Crystal Wahpepah’s first cookbook celebrates Native cuisine

‘A Feather and a Fork’ connects recipes, memory and Indigenous identity

When Crystal Wahpepah opened Wahpepah’s Kitchen five years ago, Native food spaces were, even that recently, still hard to find. When she was a child, Wahpepah told me, she never saw or set foot inside a Native restaurant. Now the chef gets to see her community, young and old, experience a “healing connection” when they walk through the door. “We need to have our foods visible to people when it comes to talking about health and wellness,” Wahpepah said. At the same time, a Native kitchen “uplifts food producers” and the ingredients she cooks with that other chefs don’t.

Earlier this spring Wahpepah, with Amy Paige Condon, published her first cookbook, A Feather and a Fork: 125 Intertribal Dishes from an Indigenous Food Warrior. Wahpepah’s biography provides the backbone of the book. The recipes are all informed by and connected to her life story. She recounts the good memories—foraging for berries, cooking with her auntie Johnella—and contextualizes the more troubling ones within the many destructive government policies directed toward Native Americans. 

“I really wanted to share my story, how I became an Indigenous chef,” Wahpepah said. On her current book tour, people are engaging with the recipes as home cooks look for inspiration. But they’re also reading the chef’s anecdotes as a way to connect with “what’s going on in Indian country.” Both the cookbook and her restaurant have provided the chef with a platform to introduce Native cuisine. Her culinary influences reflect the history of a people and their relationship to the land.

Wahpepah’s Kitchen only serves game meat. The chef pointed out that, “These are the meats from this land.” There are recipes in A Feather and a Fork for bison, rabbit, venison, turkey and fish. The chef loves rabbit because she associates it with a childhood memory. “My grandfather would hunt rabbit,” she recalled. “But if you think about what the animal eats—they eat a lot of veggies and greens—rabbit is the cleanest animal, even more than chickens.” Depending on how it’s prepared, whether in tacos or pozole, Wahpepah describes the taste as “really light.”

“We have grown so much when it comes to creating recipes on the menu,” Wahpepah said. In 2021 she wasn’t making acorn crepes, but she since found an acorn provider.
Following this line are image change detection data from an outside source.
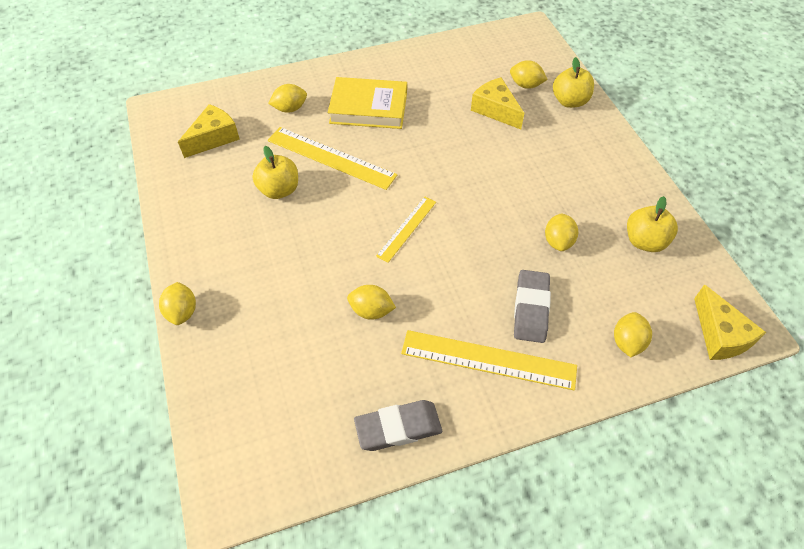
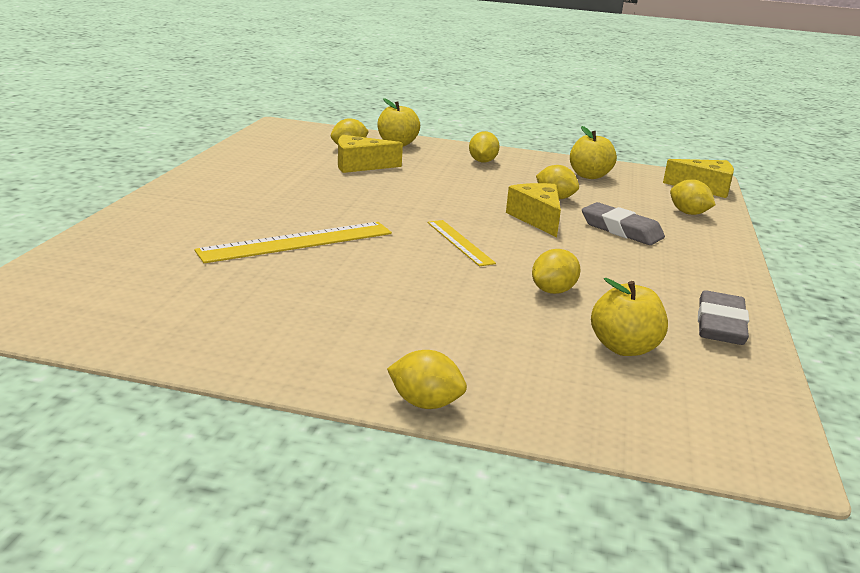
camera: 60 degrees left, 30 degrees down
(214, 138) = (130, 291): yellow cheese -> yellow cheese (537, 219)
(279, 190) = (300, 281): yellow apple -> yellow apple (624, 348)
(290, 109) = (173, 236): yellow lemon -> yellow lemon (482, 161)
(368, 108) = (254, 204): yellow book -> none
(488, 359) = (665, 262): yellow ruler -> none

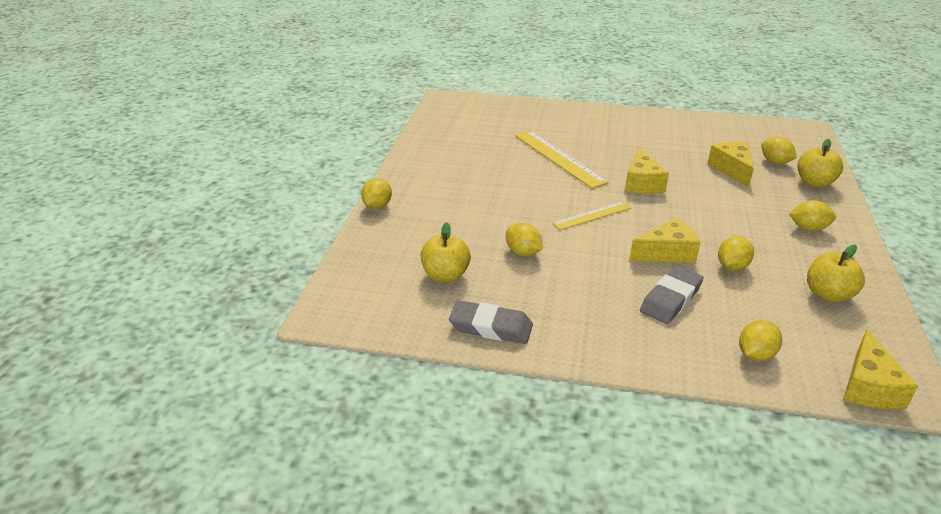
camera: 90 degrees right, 10 degrees up
(382, 207) = (642, 183): none -> yellow cheese

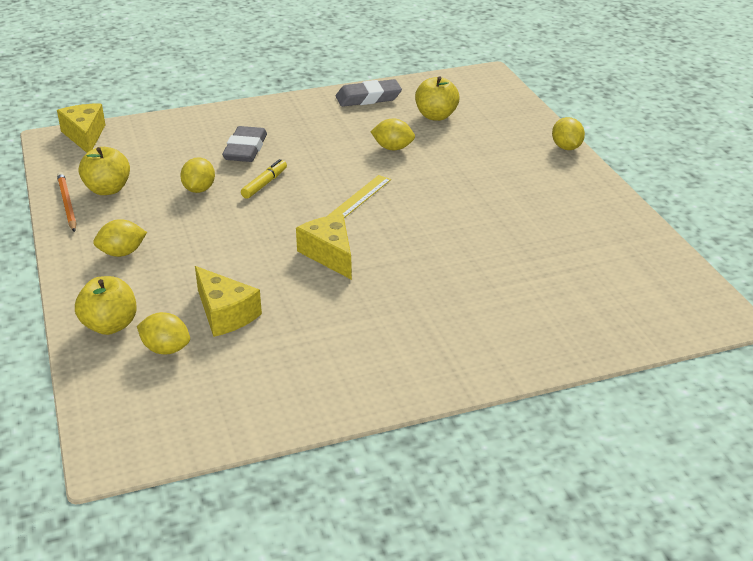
camera: 150 degrees right, 0 degrees up
(559, 158) = (453, 259): yellow ruler -> none
(667, 253) = (264, 184): yellow cheese -> yellow marker
(755, 354) = (169, 132): yellow lemon -> none
(870, 290) = (67, 204): none -> orange pencil

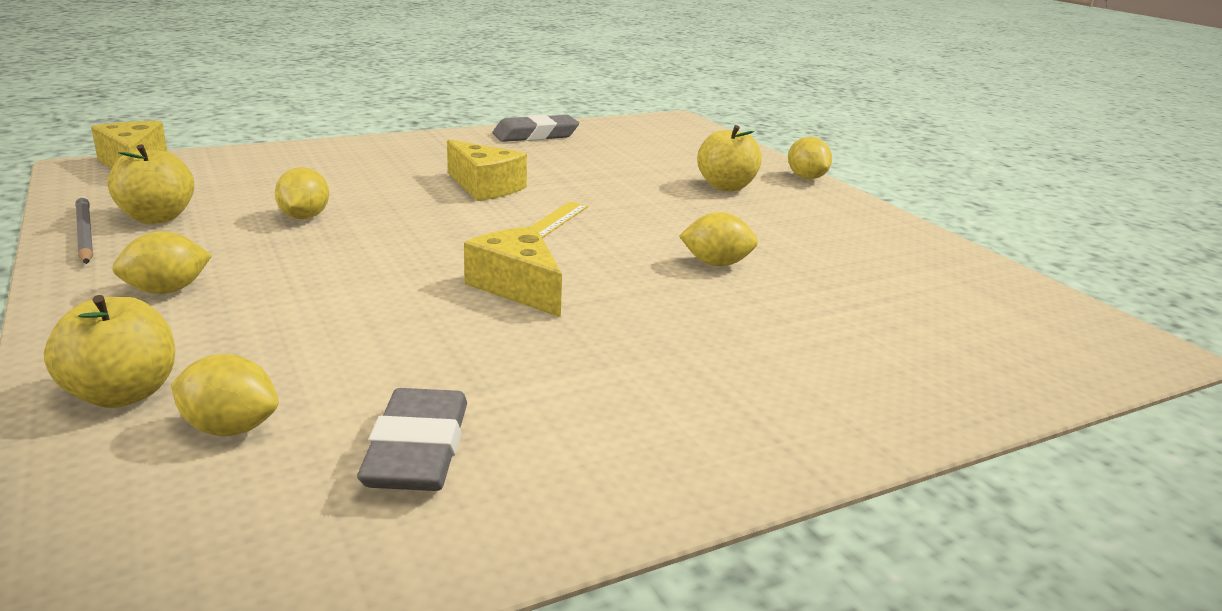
camera: 10 degrees left, 10 degrees down
(67, 204) = (84, 234): orange pencil -> grey pencil
(225, 314) = (347, 369): yellow cheese -> yellow cheese (485, 187)
(245, 149) = (374, 178): grey eraser -> grey eraser (417, 450)
(264, 184) = (405, 211): yellow marker -> none
(393, 148) = (581, 177): yellow lemon -> yellow lemon (716, 264)
(436, 116) = (628, 150): yellow apple -> yellow apple (726, 187)

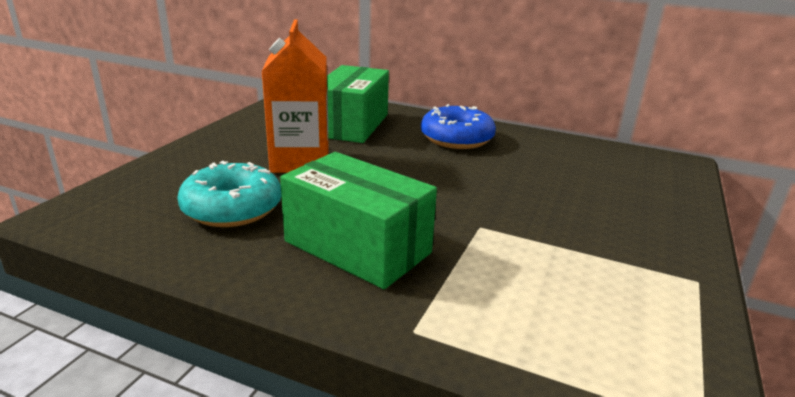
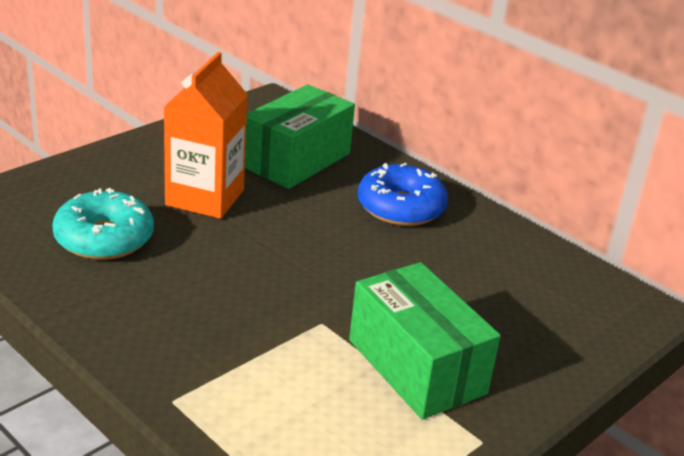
camera: 20 degrees right, 5 degrees up
(357, 247) = (186, 311): green box -> green box (416, 366)

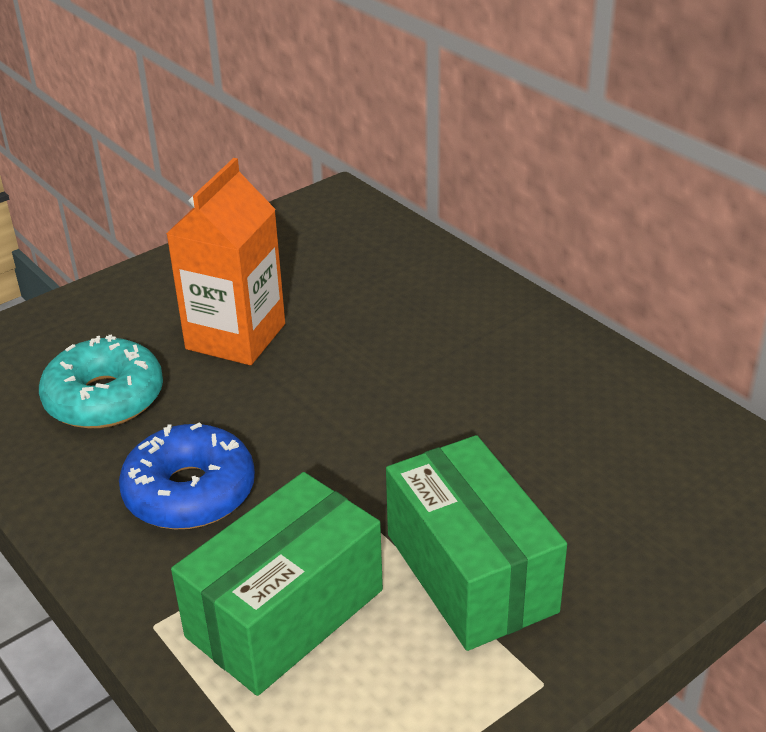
camera: 10 degrees right, 5 degrees up
(296, 160) = (358, 279): green box -> green box (285, 613)
(400, 207) = (482, 341): blue donut -> blue donut (190, 492)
The chef also wasn’t offering frybread. Now she serves it with soup, stew and chili. “It’s part of our story, and it’s a part of our resilience,” she said. “And it’s part of when I’m making my grandmother’s sweet corn soup.”

Wahpepah is an enrolled member of the Kickapoo Tribe of Oklahoma. The chef lists each dish on her menu in Kickapoo and in English. In A Feather and a Fork, she includes a Kickapoo glossary right before the first chapter as a way of “reclaiming our voice.” She writes, “By sharing these words, we keep the language alive and show our gratitude for all who came before.”

Chapter one is dedicated to beans, corn and squash, also known as The Three Sisters. “If you come from a bean, corn and squash foundation of a tribe like I do, we have The Three Sisters,” Wahpepah said. She sources blue, white and yellow corn from Bow & Arrow, located on Ute Mountain Reservation land in Southwest Colorado. “They are pretty much one of the biggest providers for Native restaurants,” she said.

Blue corn reminds the chef of her grandmother. She serves it as a corn mush topped with berries, in cornbread and in tortillas. “It has a lot of good healing remedies,” Wahpepah said. “I believe corn can really tell a story. Even though it originated from down South, it’s all throughout North America.”

Some of the produce at the restaurant is grown at Heron Shadow, a farm in Sebastopol. There they grow seven different kinds of squash, beans, corn, chard and greens. “When you come to Wahpepah’s Kitchen, you get a window of seasonality in our menu,” Wahpepa said. But squash is definitely a major player. “Right now I’m looking at these beautiful seeds of squash that have been around for hundreds of years. And we have this opportunity to present it in a really good, tasteful way where people can connect with it.”